_WORK REQUEST_
Exactly as written, output each of the lines below, with no images.

══════════

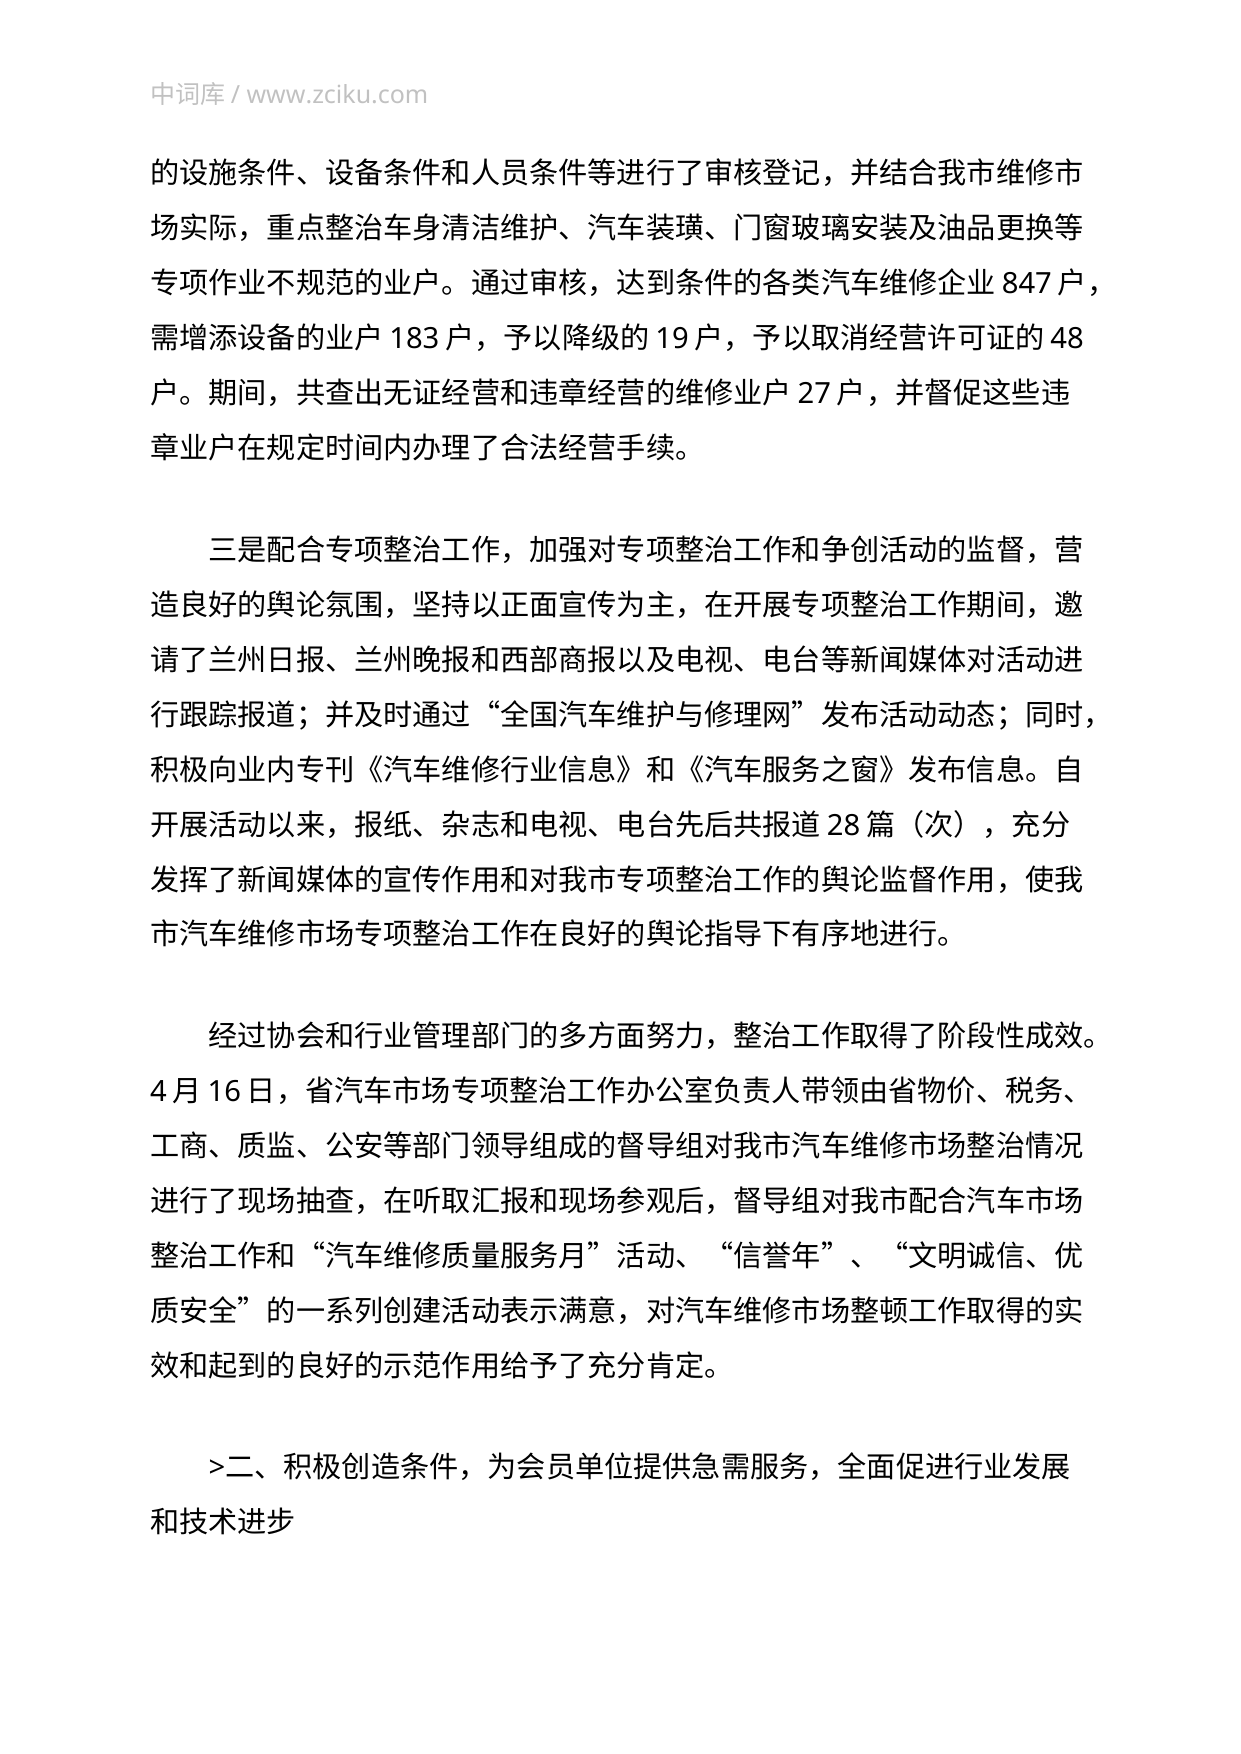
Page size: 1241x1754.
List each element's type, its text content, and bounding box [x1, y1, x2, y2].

text >二、积极创造条件，为会员单位提供急需服务，全面促进行业发展和技术进步 [150, 1444, 1090, 1541]
text 经过协会和行业管理部门的多方面努力，整治工作取得了阶段性成效。4月16日，省汽车市场专项整治工作办公室负责人带领由省物价、税务、工商、质监、公安等部门领导组成的督导组对我市汽车维修市场整治情况进行了现场抽查，在听取汇报和现场参观后，督导组对我市配合汽车市场整治工作和“汽车维修质量服务月”活动、“信誉年”、“文明诚信、优质安全”的一系列创建活动表示满意，对汽车维修市场整顿工作取得的实效和起到的良好的示范作用给予了充分肯定。 [150, 1013, 1090, 1384]
text 三是配合专项整治工作，加强对专项整治工作和争创活动的监督，营造良好的舆论氛围，坚持以正面宣传为主，在开展专项整治工作期间，邀请了兰州日报、兰州晚报和西部商报以及电视、电台等新闻媒体对活动进行跟踪报道；并及时通过“全国汽车维护与修理网”发布活动动态；同时，积极向业内专刊《汽车维修行业信息》和《汽车服务之窗》发布信息。自开展活动以来，报纸、杂志和电视、电台先后共报道28篇（次），充分发挥了新闻媒体的宣传作用和对我市专项整治工作的舆论监督作用，使我市汽车维修市场专项整治工作在良好的舆论指导下有序地进行。 [150, 527, 1090, 953]
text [150, 150, 1090, 467]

══════════

_OUTPUT OF THE TASK_
Page size: 1241x1754.
List each element's type, its text content, and bounding box [x1, y1, x2, y2].

text >二、积极创造条件，为会员单位提供急需服务，全面促进行业发展和技术进步 [150, 1444, 1090, 1541]
text 经过协会和行业管理部门的多方面努力，整治工作取得了阶段性成效。4月16日，省汽车市场专项整治工作办公室负责人带领由省物价、税务、工商、质监、公安等部门领导组成的督导组对我市汽车维修市场整治情况进行了现场抽查，在听取汇报和现场参观后，督导组对我市配合汽车市场整治工作和“汽车维修质量服务月”活动、“信誉年”、“文明诚信、优质安全”的一系列创建活动表示满意，对汽车维修市场整顿工作取得的实效和起到的良好的示范作用给予了充分肯定。 [150, 1013, 1090, 1384]
text 三是配合专项整治工作，加强对专项整治工作和争创活动的监督，营造良好的舆论氛围，坚持以正面宣传为主，在开展专项整治工作期间，邀请了兰州日报、兰州晚报和西部商报以及电视、电台等新闻媒体对活动进行跟踪报道；并及时通过“全国汽车维护与修理网”发布活动动态；同时，积极向业内专刊《汽车维修行业信息》和《汽车服务之窗》发布信息。自开展活动以来，报纸、杂志和电视、电台先后共报道28篇（次），充分发挥了新闻媒体的宣传作用和对我市专项整治工作的舆论监督作用，使我市汽车维修市场专项整治工作在良好的舆论指导下有序地进行。 [150, 527, 1090, 953]
text [150, 150, 1090, 467]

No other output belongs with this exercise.